**EXERCISE MATERIALS**
Start of Block
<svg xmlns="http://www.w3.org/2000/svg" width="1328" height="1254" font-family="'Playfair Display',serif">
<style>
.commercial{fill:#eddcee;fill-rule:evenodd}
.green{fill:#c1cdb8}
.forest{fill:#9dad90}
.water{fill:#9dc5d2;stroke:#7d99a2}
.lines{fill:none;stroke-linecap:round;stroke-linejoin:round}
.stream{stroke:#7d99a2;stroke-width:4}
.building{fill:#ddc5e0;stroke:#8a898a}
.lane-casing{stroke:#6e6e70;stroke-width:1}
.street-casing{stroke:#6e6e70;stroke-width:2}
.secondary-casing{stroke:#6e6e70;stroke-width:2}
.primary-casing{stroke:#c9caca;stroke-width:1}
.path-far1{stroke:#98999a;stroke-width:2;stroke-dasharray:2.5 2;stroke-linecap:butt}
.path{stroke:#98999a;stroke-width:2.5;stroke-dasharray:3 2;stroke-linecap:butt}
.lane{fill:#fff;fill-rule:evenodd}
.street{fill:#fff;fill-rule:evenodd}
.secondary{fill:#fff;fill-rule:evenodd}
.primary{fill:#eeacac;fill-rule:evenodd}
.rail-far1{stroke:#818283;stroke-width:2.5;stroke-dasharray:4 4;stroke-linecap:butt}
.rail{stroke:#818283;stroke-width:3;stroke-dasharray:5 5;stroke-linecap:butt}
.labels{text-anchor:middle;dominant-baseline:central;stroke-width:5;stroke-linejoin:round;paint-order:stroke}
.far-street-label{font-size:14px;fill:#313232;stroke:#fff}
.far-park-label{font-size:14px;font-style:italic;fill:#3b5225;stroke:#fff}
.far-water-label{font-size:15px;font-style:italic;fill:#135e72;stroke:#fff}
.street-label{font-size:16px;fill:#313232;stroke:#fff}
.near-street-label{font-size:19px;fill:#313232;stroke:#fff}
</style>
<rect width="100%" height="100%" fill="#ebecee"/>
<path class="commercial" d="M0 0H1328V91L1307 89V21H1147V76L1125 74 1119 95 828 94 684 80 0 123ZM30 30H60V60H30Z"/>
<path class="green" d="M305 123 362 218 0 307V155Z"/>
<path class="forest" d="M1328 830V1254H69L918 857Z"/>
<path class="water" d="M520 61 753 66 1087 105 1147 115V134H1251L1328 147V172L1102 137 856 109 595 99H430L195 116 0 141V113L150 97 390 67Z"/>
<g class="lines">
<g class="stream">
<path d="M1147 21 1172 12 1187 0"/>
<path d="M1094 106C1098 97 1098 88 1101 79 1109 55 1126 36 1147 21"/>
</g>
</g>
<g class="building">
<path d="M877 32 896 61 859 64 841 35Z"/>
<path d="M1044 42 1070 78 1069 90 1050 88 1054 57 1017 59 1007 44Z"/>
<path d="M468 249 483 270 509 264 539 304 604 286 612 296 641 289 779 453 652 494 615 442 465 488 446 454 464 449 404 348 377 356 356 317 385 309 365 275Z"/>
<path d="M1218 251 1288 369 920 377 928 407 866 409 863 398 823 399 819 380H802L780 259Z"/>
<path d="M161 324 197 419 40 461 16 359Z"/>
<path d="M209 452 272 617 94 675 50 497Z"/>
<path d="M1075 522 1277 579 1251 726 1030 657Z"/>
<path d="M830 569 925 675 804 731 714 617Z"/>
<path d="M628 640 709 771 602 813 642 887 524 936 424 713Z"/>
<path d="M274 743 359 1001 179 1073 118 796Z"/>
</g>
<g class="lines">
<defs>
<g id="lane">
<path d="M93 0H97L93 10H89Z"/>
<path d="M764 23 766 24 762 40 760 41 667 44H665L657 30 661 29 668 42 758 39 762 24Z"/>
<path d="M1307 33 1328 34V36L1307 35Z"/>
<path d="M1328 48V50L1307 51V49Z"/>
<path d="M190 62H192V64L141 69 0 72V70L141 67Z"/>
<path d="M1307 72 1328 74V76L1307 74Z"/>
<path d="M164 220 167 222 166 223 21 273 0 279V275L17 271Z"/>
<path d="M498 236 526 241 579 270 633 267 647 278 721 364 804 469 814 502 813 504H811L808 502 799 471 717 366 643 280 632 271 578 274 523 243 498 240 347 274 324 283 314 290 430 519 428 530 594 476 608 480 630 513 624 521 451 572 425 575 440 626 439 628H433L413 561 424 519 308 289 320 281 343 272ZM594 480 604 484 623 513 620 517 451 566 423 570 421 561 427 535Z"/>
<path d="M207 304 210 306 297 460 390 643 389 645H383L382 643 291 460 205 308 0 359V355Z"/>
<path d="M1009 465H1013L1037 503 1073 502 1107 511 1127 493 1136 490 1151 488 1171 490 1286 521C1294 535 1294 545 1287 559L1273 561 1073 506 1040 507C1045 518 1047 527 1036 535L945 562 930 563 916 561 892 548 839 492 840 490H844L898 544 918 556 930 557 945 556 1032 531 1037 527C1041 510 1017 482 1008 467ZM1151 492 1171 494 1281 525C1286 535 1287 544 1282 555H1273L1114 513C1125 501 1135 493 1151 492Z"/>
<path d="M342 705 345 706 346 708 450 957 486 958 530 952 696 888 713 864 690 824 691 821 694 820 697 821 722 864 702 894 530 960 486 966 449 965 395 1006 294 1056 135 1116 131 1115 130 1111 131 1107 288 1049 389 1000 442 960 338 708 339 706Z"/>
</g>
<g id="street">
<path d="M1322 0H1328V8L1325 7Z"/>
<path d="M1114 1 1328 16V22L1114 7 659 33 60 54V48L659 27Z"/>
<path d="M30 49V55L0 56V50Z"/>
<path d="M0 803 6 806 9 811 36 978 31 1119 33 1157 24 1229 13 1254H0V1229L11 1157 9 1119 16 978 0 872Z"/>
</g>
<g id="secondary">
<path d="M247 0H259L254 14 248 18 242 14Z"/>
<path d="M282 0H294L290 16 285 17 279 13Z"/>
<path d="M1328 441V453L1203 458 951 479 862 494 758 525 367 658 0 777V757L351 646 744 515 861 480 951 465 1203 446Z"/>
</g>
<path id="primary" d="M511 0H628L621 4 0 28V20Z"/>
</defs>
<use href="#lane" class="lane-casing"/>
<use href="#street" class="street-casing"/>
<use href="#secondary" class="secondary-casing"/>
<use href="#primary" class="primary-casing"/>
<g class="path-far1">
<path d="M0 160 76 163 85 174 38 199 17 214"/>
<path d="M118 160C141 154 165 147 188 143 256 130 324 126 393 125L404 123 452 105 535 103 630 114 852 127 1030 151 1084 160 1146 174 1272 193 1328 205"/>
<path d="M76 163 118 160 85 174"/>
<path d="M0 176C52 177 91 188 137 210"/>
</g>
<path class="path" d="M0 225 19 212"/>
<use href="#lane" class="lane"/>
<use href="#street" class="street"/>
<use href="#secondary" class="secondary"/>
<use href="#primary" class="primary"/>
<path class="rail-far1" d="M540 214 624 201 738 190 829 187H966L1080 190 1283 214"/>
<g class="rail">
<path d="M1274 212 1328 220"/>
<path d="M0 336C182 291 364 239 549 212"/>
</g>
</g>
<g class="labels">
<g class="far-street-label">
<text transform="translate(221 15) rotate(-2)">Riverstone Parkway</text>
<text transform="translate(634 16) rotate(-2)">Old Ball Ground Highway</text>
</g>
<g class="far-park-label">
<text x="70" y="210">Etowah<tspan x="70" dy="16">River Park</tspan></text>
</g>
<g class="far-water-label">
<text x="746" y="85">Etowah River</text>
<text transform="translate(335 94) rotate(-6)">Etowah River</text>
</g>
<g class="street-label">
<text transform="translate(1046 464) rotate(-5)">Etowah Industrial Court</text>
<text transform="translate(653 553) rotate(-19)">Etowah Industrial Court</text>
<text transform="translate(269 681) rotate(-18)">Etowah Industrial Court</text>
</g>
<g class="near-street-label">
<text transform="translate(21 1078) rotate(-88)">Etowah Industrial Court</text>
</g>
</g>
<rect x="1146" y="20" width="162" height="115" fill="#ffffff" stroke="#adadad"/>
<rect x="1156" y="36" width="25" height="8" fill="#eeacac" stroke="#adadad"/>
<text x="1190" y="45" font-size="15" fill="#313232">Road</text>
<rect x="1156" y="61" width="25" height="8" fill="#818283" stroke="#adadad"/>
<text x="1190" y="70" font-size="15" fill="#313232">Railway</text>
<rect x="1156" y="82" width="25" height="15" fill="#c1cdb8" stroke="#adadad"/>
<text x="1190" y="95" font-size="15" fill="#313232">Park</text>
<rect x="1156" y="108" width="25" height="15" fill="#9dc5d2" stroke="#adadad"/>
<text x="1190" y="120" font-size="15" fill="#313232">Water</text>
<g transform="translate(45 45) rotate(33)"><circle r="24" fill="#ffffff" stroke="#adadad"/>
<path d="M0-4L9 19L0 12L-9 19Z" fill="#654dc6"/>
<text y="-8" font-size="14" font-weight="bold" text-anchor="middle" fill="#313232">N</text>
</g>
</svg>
End of Block
**PROBLEM DESCRIPTION**
Your task is to copy each line of the material that contains the word "anchor".

**SOLUTION**
.labels{text-anchor:middle;dominant-baseline:central;stroke-width:5;stroke-linejoin:round;paint-order:stroke}
<text y="-8" font-size="14" font-weight="bold" text-anchor="middle" fill="#313232">N</text>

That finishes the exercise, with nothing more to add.